Could you reproduce all the entries under this sentence exactly, leaving the images aside?

*EXTRACTED INFORMATION*:
──────
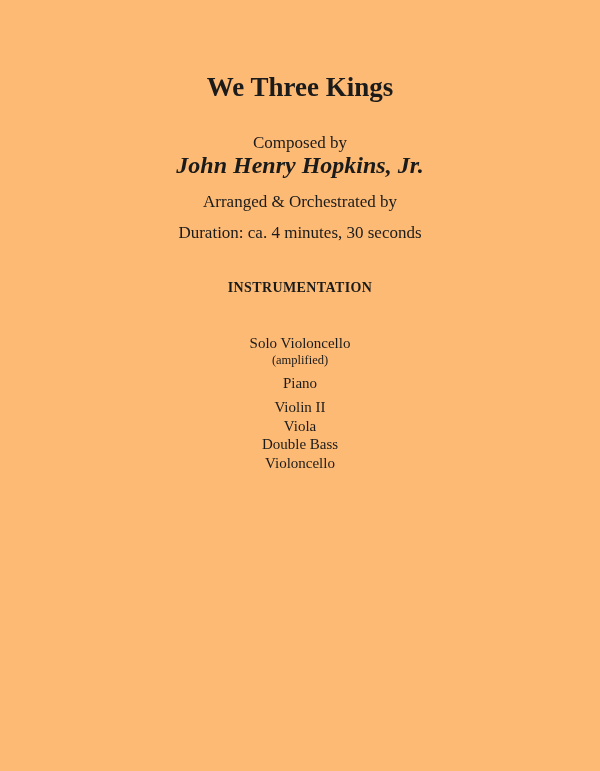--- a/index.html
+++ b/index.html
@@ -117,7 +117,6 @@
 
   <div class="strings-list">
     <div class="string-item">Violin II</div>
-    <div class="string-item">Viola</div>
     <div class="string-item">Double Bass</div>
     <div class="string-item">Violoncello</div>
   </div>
──────
*EXERCISE SOLUTION*:
--- a/index.html
+++ b/index.html
@@ -117,7 +117,6 @@
 
   <div class="strings-list">
     <div class="string-item">Violin II</div>
-    <div class="string-item">Viola</div>
     <div class="string-item">Double Bass</div>
     <div class="string-item">Violoncello</div>
   </div>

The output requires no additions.